Myth #3: I have to keep everything I offer in a specific price range.
I can’t tell you how many times Tony and I have visited a store, a museum, or an amusement park and wondered why they didn’t offer anything higher ticket. There was one museum store in particular that only sold merchandise under $20. They had nothing in the $100 price range. We spoke to the manager and she believed the lie that if they used up space to display higher ticket items, visitors wouldn’t buy it anyway and that meant they couldn’t sell as much. While yes, most people will buy lower-ticket items, higher-ticket offers actually bring higher-quality people who will also spend even more on those lower-ticket items. So having a balance of both that fits your demographic and target audience is incredibly important.
Successful companies are successful for a reason. Sure, not everyone is going to drop $1,000 on a life-sized Deadpool statue. But NECA (the company that makes life-sized figures like that) knows enough people will buy them that they create 3-4 new characters every year. And they sell out. Every. Single. Time. They also create the same characters as small toys that would fit in your pocket for under $10. And yet most people won’t even offer anything that “expensive” for fear that it won’t sell.
When I first started in the online training space I was the exact opposite. I was scared to do anything lower ticket. Back then I sold done-for-you publishing packages that started at $4,500. And while those were nice paydays, I was leaving a lot of money on the table by not letting anyone buy anything from me at a lower price point. Then there are companies like this coffee shop that took their largest drink off the menu, with the reason being “we believe in quality over quantity”… when the fact is (as yes, I told them), some people will pay a higher price for more quantity of a better quality product. They already have the cups for other drinks, so what’s so hard about adding the larger size back on the menu and raising the price? Yet this is a myth almost all business owners believe at one time or another… that in order to make a profit you have to stick within a specific range of prices.
Why do you think it is that some internet marketers don’t offer anything above $27? Or some retailers don’t have anything priced above $20? Unless the name of your business relies on the price point of your merchandise, you should always offer your customers a wider range of price points. Even the highest-end retailers have stuff that’s $10. And some of the lower-end businesses offer more expensive items. And you know what? They sell both. Because unless you track the numbers… unless you have the data to prove that your particular customers won’t buy something, you have no power to tell them what they can and cannot buy.
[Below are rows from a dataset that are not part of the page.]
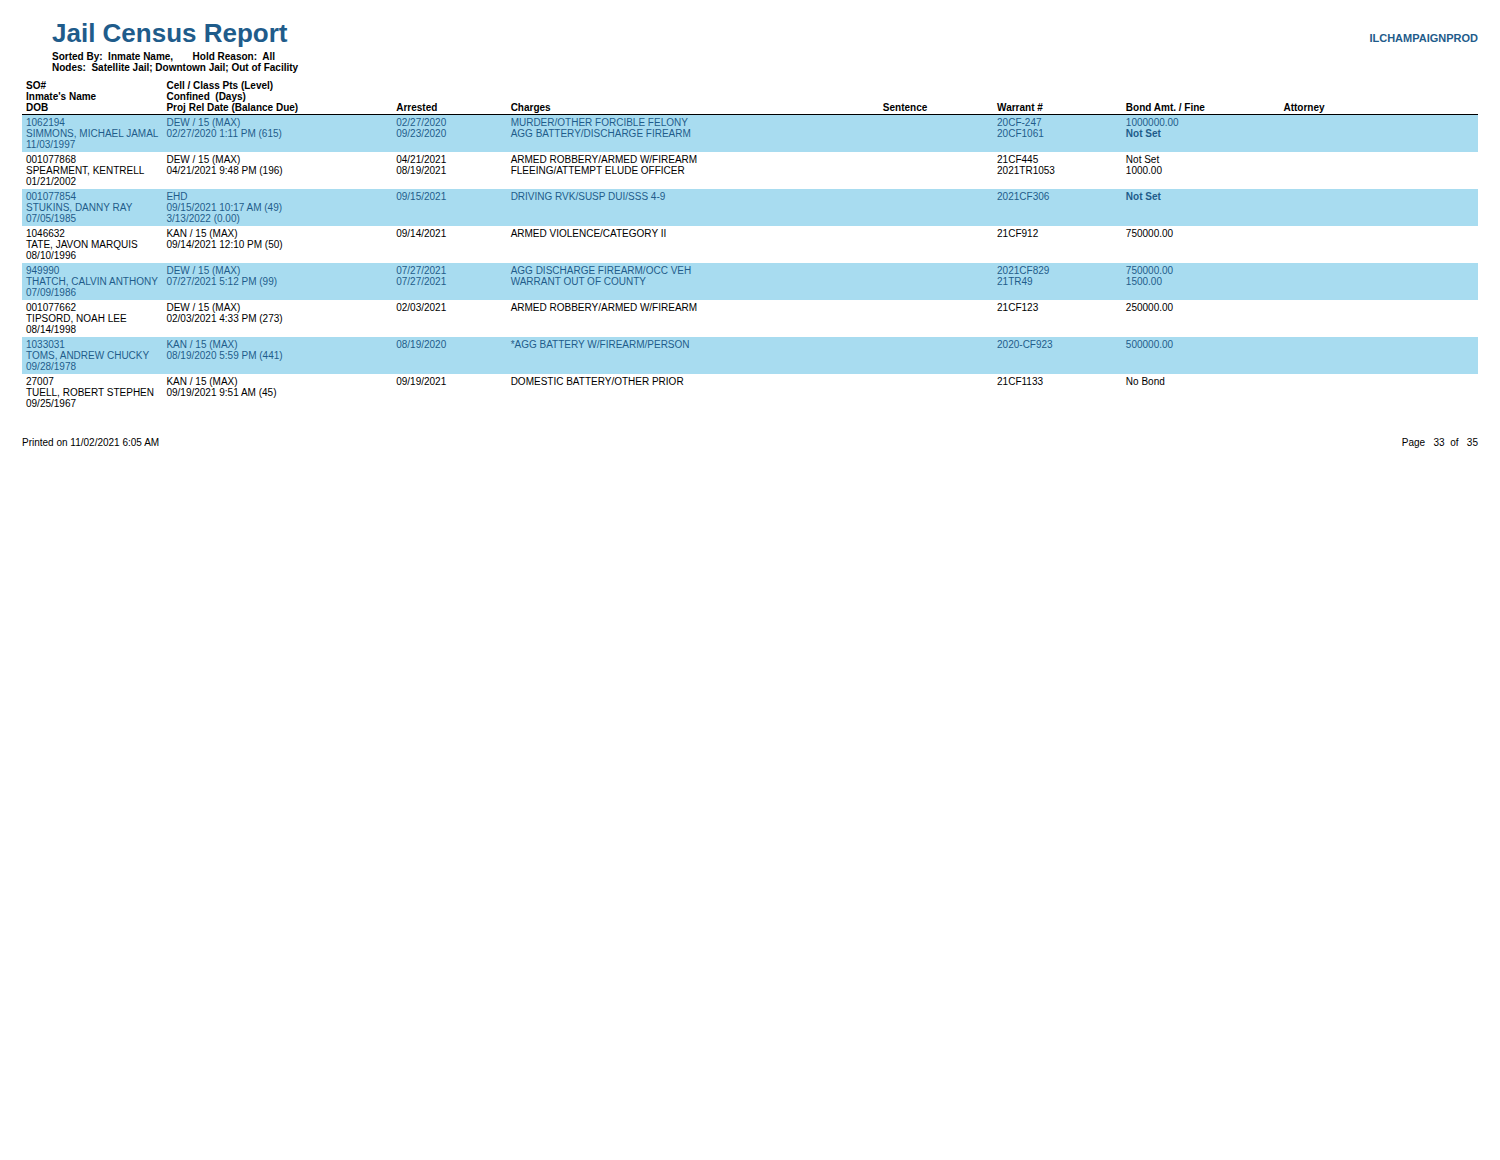ILCHAMPAIGNPROD
Jail Census Report
Sorted By: Inmate Name, Hold Reason: All
Nodes: Satellite Jail; Downtown Jail; Out of Facility
| SO# Inmate's Name DOB | Cell / Class Pts (Level) Confined (Days) Proj Rel Date (Balance Due) | Arrested | Charges | Sentence | Warrant # | Bond Amt. / Fine | Attorney |
| --- | --- | --- | --- | --- | --- | --- | --- |
| 1062194 SIMMONS, MICHAEL JAMAL 11/03/1997 | DEW / 15 (MAX) 02/27/2020 1:11 PM (615) | 02/27/2020 09/23/2020 | MURDER/OTHER FORCIBLE FELONY AGG BATTERY/DISCHARGE FIREARM | | 20CF-247 20CF1061 | 1000000.00 Not Set | |
| 001077868 SPEARMENT, KENTRELL 01/21/2002 | DEW / 15 (MAX) 04/21/2021 9:48 PM (196) | 04/21/2021 08/19/2021 | ARMED ROBBERY/ARMED W/FIREARM FLEEING/ATTEMPT ELUDE OFFICER | | 21CF445 2021TR1053 | Not Set 1000.00 | |
| 001077854 STUKINS, DANNY RAY 07/05/1985 | EHD 09/15/2021 10:17 AM (49) 3/13/2022 (0.00) | 09/15/2021 | DRIVING RVK/SUSP DUI/SSS 4-9 | | 2021CF306 | Not Set | |
| 1046632 TATE, JAVON MARQUIS 08/10/1996 | KAN / 15 (MAX) 09/14/2021 12:10 PM (50) | 09/14/2021 | ARMED VIOLENCE/CATEGORY II | | 21CF912 | 750000.00 | |
| 949990 THATCH, CALVIN ANTHONY 07/09/1986 | DEW / 15 (MAX) 07/27/2021 5:12 PM (99) | 07/27/2021 07/27/2021 | AGG DISCHARGE FIREARM/OCC VEH WARRANT OUT OF COUNTY | | 2021CF829 21TR49 | 750000.00 1500.00 | |
| 001077662 TIPSORD, NOAH LEE 08/14/1998 | DEW / 15 (MAX) 02/03/2021 4:33 PM (273) | 02/03/2021 | ARMED ROBBERY/ARMED W/FIREARM | | 21CF123 | 250000.00 | |
| 1033031 TOMS, ANDREW CHUCKY 09/28/1978 | KAN / 15 (MAX) 08/19/2020 5:59 PM (441) | 08/19/2020 | *AGG BATTERY W/FIREARM/PERSON | | 2020-CF923 | 500000.00 | |
| 27007 TUELL, ROBERT STEPHEN 09/25/1967 | KAN / 15 (MAX) 09/19/2021 9:51 AM (45) | 09/19/2021 | DOMESTIC BATTERY/OTHER PRIOR | | 21CF1133 | No Bond | |
Printed on 11/02/2021 6:05 AM
Page 33 of 35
Because ultimately, if they can’t get it from you, they’ll get it from someone else. And wouldn’t you rather they give you their money? They’re going to spend money. You choose if they’re going to spend it with you.
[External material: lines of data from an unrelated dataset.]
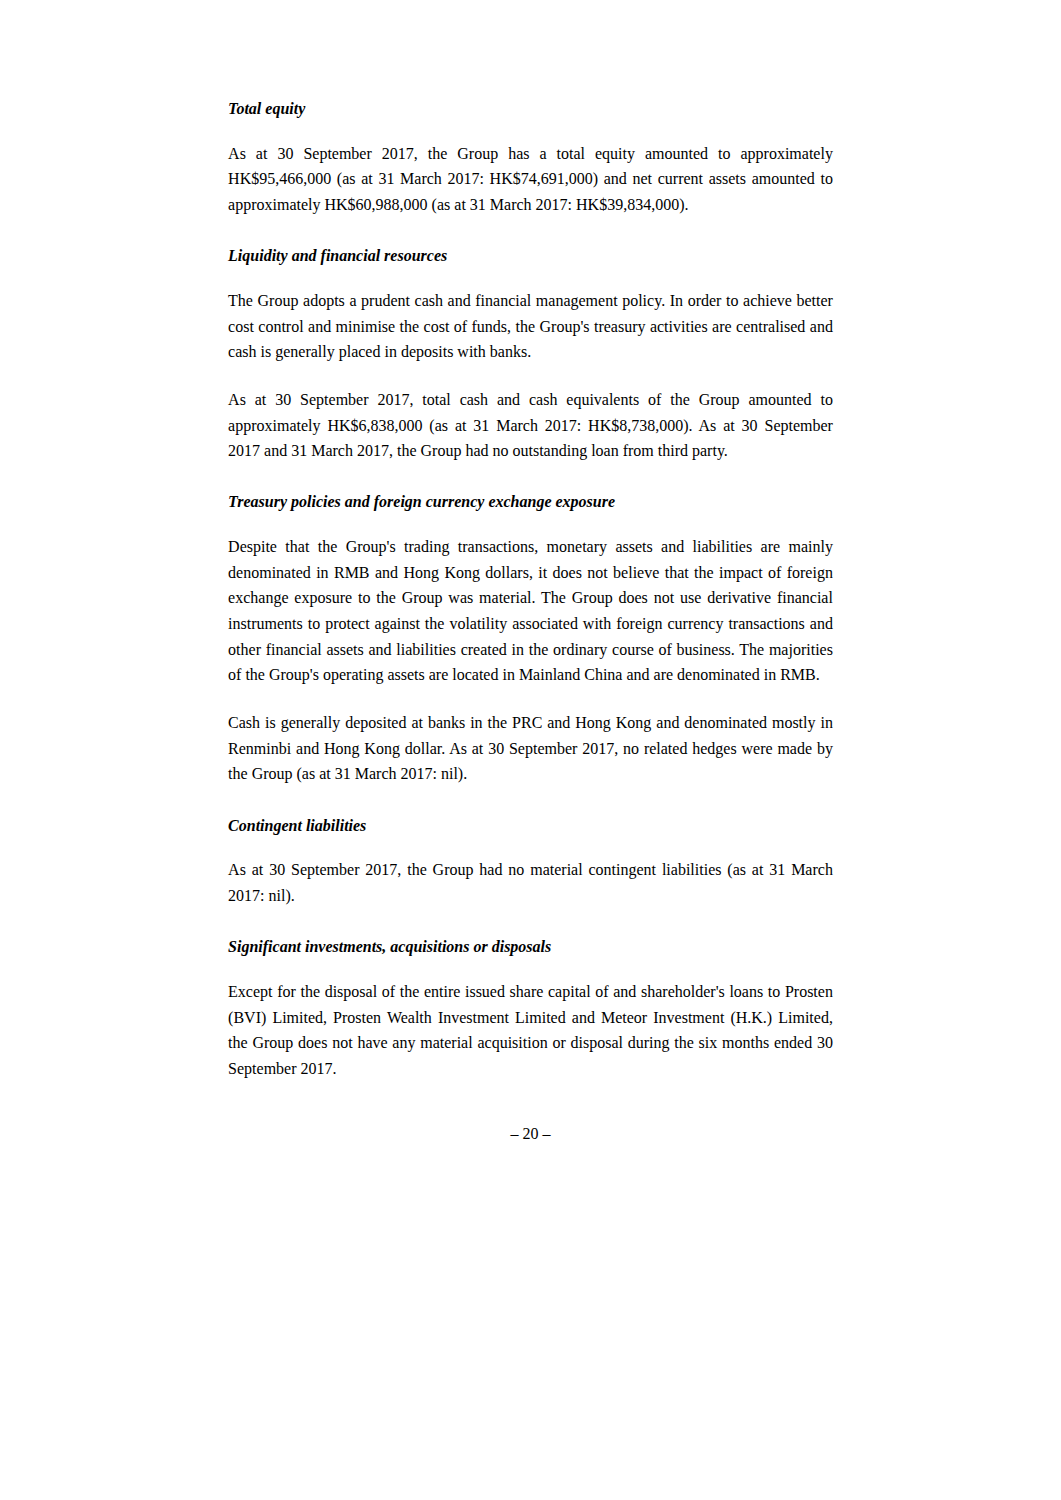Total equity
As at 30 September 2017, the Group has a total equity amounted to approximately HK$95,466,000 (as at 31 March 2017: HK$74,691,000) and net current assets amounted to approximately HK$60,988,000 (as at 31 March 2017: HK$39,834,000).
Liquidity and financial resources
The Group adopts a prudent cash and financial management policy. In order to achieve better cost control and minimise the cost of funds, the Group's treasury activities are centralised and cash is generally placed in deposits with banks.
As at 30 September 2017, total cash and cash equivalents of the Group amounted to approximately HK$6,838,000 (as at 31 March 2017: HK$8,738,000). As at 30 September 2017 and 31 March 2017, the Group had no outstanding loan from third party.
Treasury policies and foreign currency exchange exposure
Despite that the Group's trading transactions, monetary assets and liabilities are mainly denominated in RMB and Hong Kong dollars, it does not believe that the impact of foreign exchange exposure to the Group was material. The Group does not use derivative financial instruments to protect against the volatility associated with foreign currency transactions and other financial assets and liabilities created in the ordinary course of business. The majorities of the Group's operating assets are located in Mainland China and are denominated in RMB.
Cash is generally deposited at banks in the PRC and Hong Kong and denominated mostly in Renminbi and Hong Kong dollar. As at 30 September 2017, no related hedges were made by the Group (as at 31 March 2017: nil).
Contingent liabilities
As at 30 September 2017, the Group had no material contingent liabilities (as at 31 March 2017: nil).
Significant investments, acquisitions or disposals
Except for the disposal of the entire issued share capital of and shareholder's loans to Prosten (BVI) Limited, Prosten Wealth Investment Limited and Meteor Investment (H.K.) Limited, the Group does not have any material acquisition or disposal during the six months ended 30 September 2017.
– 20 –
Now I ask you again… Do you hate money? Have you fallen for any of the above myths? Are you giving customers a reason not to spend money with you? Are you offering such a tight-knit product or service that you have no wiggle room to attract anyone who will spend more (or more people who will spend less)? Don’t give in to these myths. And if you really want the truth about your customers, start tracking them. Test everything. Know what they buy. Know what they don’t buy. Know how much they’re willing to spend and what percentage of them are willing to spend that. Know. Your. Numbers. And Know. Your. Customers. Until then you’re shooting in the dark wide of the target of success.